Required work: Copy each line of the entries below that contains the string "pmod".

Extracted data:
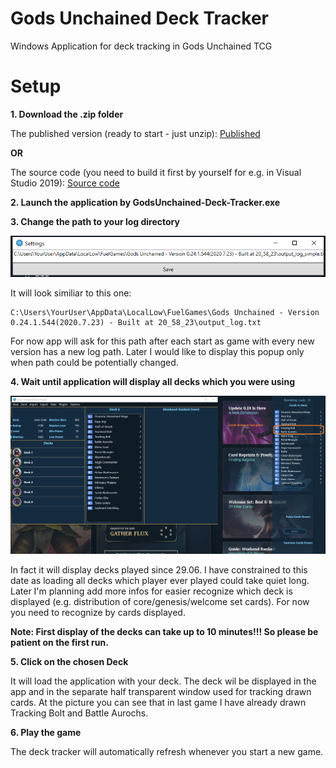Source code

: ﻿# Gods Unchained Deck Tracker

Windows Application for deck tracking in Gods Unchained TCG


# Setup

**1. Download the .zip folder**

The published version (ready to start - just unzip): [Published](https://github.com/coin-coop/godsunchained-deck-tracker/releases/download/0.0.1.2/Gods.Unchained.Deck.Tracker.v.0.0.1.2.zip)

**OR**

The source code (you need to build it first by yourself for e.g. in Visual Studio 2019): [Source code](https://github.com/coin-coop/godsunchained-deck-tracker/archive/0.0.1.2.zip)

**2. Launch the application by GodsUnchained-Deck-Tracker.exe**

**3. Change the path to your log directory**

![Log directory path setting](/Docs/sc1.png)

It will look similiar to this one:

```
C:\Users\YourUser\AppData\LocalLow\FuelGames\Gods Unchained - Version 0.24.1.544(2020.7.23) - Built at 20_58_23\output_log.txt
```

For now app will ask for this path after each start as game with every new version has a new log path. Later I would like to display this popup only when path could be potentially changed.
 
**4. Wait until application will display all decks which you were using**

![Application view](/Docs/sc2.png)
 
In fact it will display decks played since 29.06. I have constrained to this date as loading all decks which player ever played could take quiet long. Later I'm planning add more infos for easier recognize which deck is displayed (e.g. distribution of core/genesis/welcome set cards). For now you need to recognize by cards displayed.

**Note: First display of the decks can take up to 10 minutes!!! So please be patient on the first run.**
 
**5. Click on the chosen Deck**
 
It will load the application with your deck. The deck wil be displayed in the app and in the separate half transparent window used for tracking drawn cards. At the picture you can see that in last game I have already drawn Tracking Bolt and Battle Aurochs.
 
**6. Play the game**
 
The deck tracker will automatically refresh whenever you start a new game.
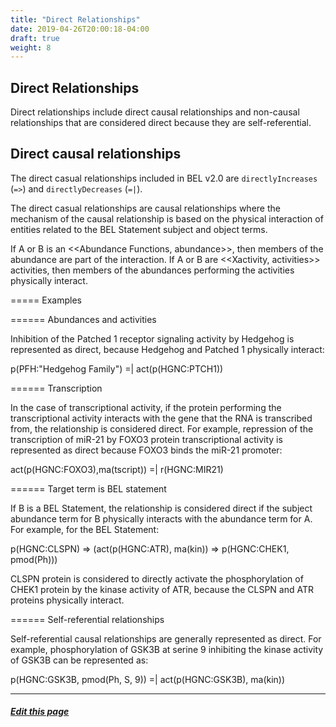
 ```yaml
---
title: "Direct Relationships"
date: 2019-04-26T20:00:18-04:00
draft: true
weight: 8
---
```


## Direct Relationships

Direct relationships include direct causal relationships and non-causal relationships that are considered direct because they are self-referential.

## Direct causal relationships

The direct casual relationships included in BEL v2.0 are `directlyIncreases` (`=>`) and `directlyDecreases` (`=|`).

The direct casual relationships are causal relationships where the mechanism of the causal relationship is based on the physical interaction of entities related to the BEL Statement subject and object terms.

If A or B is an <<Abundance Functions, abundance>>, then members of the abundance are part of the interaction. If A or B are <<Xactivity, activities>> activities, then members of the abundances performing the activities physically interact.

===== Examples

====== Abundances and activities

Inhibition of the Patched 1 receptor signaling activity by Hedgehog is represented as direct, because Hedgehog and Patched 1 physically interact:

<span class="assertion">p(PFH:"Hedgehog Family") =| act(p(HGNC:PTCH1))</span>


====== Transcription

In the case of transcriptional activity, if the protein performing the transcriptional activity interacts with the gene that the RNA is transcribed from, the relationship is considered direct. For example, repression of the transcription of miR-21 by FOXO3 protein transcriptional activity is represented as direct because FOXO3 binds the miR-21 promoter:


 act(p(HGNC:FOXO3),ma(tscript)) =| r(HGNC:MIR21)

====== Target term is BEL statement

If B is a BEL Statement, the relationship is considered direct if the subject abundance term for B physically interacts with the abundance term for A. For example, for the BEL Statement:


 p(HGNC:CLSPN) => (act(p(HGNC:ATR), ma(kin)) => p(HGNC:CHEK1, pmod(Ph)))

CLSPN protein is considered to directly activate the phosphorylation of CHEK1 protein by the kinase activity of ATR, because the CLSPN and ATR proteins physically interact.

====== Self-referential relationships

Self-referential causal relationships are generally represented as direct. For example, phosphorylation of GSK3B at serine 9 inhibiting the kinase activity of GSK3B can be represented as:


 p(HGNC:GSK3B, pmod(Ph, S, 9)) =| act(p(HGNC:GSK3B), ma(kin))

---
##### [Edit this page](https://github.com/belbio/bel_lang_ws/edit/master/content/tutorial/direct.md)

Solution to the exercise:
 p(HGNC:CLSPN) => (act(p(HGNC:ATR), ma(kin)) => p(HGNC:CHEK1, pmod(Ph)))
 p(HGNC:GSK3B, pmod(Ph, S, 9)) =| act(p(HGNC:GSK3B), ma(kin))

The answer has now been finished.